When students last year were asked in a Gallup survey sponsored by the Knight Foundation and the Newseum Institute if they thought colleges and universities should restrict the expression of "political views that are upsetting or offensive to certain groups," 24 percent of white respondents and 41 percent of African-American respondents said "yes." But as Dr. King understood, a fierce commitment to freedom of speech is most important to those who lack political power.

Even from a short-term perspective, efforts by minority groups to censor the expression of offensive and odious speech often backfires, because it makes those they oppose into ever-more famous martyrs, giving them larger audiences and growing book sales. Little has helped the brand of the likes of Ann Coulter and Milo Yiannopoulos more than their exclusion from speaking on college campuses.
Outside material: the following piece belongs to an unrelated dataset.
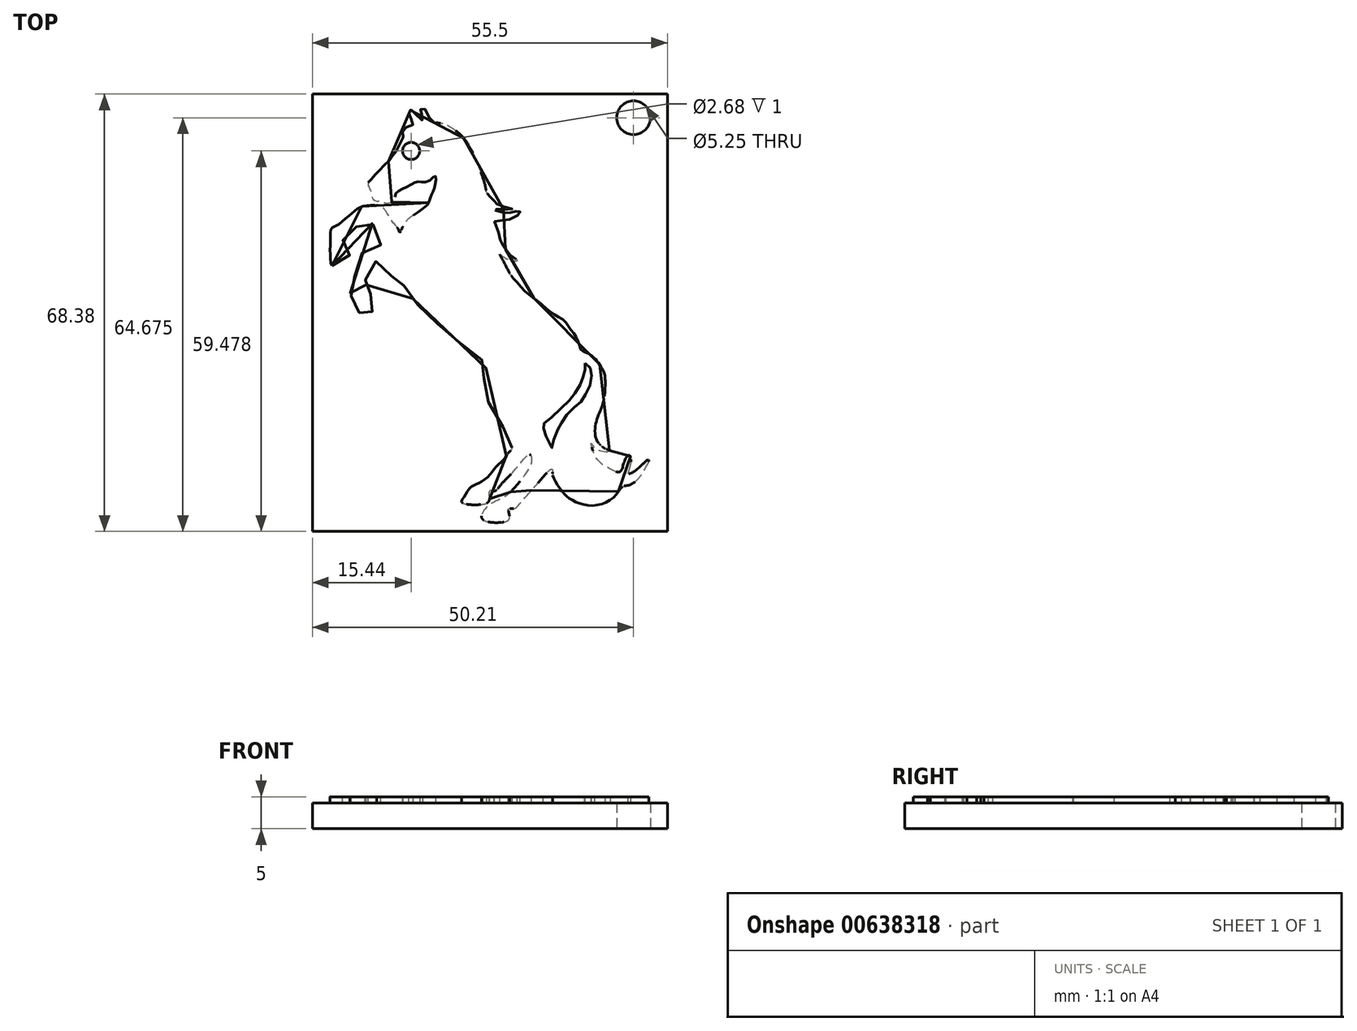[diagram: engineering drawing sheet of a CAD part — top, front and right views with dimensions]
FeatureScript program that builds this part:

Although censoring others may appear to be a courageous sign of strength, it is actually an indication of weakness. Those who resort to censorship do so in no small part because they lack confidence that they can compete effectively with the ideas of their opposition. Allowing others to speak and then challenging them in a forthright and open manner with more persuasive ideas is the way to win in the long-term. It was for this reason that Dr. King in the speech later known as "I’ve Been to the Mountaintop" said, "We aren’t engaged in any negative protest and in any negative arguments with anybody." Rather, he said, "we are going on."

As President Barack Obama observed in a commencement address at Howard University last spring, No matter how much you might disagree with certain speakers, "don’t try to shut them down. … Let them talk, … but have the confidence to challenge them ... If the other side has a point, learn from them. If they’re wrong, rebut them. … Beat them on the battlefield of ideas. And you might as well start practicing now, because one thing I can guarantee you — you will have to deal with ignorance, hatred, racism" and stupidity "at every stage of your life."

It is through debate, argument, and courage — not censorship — that truth will win out.

Jeffrey Herbst, a former president of Colgate University, is president and chief executive officer of the Newseum. Geoffrey R. Stone is the Edward H. Levi Distinguished Service Professor of Law at the University of Chicago.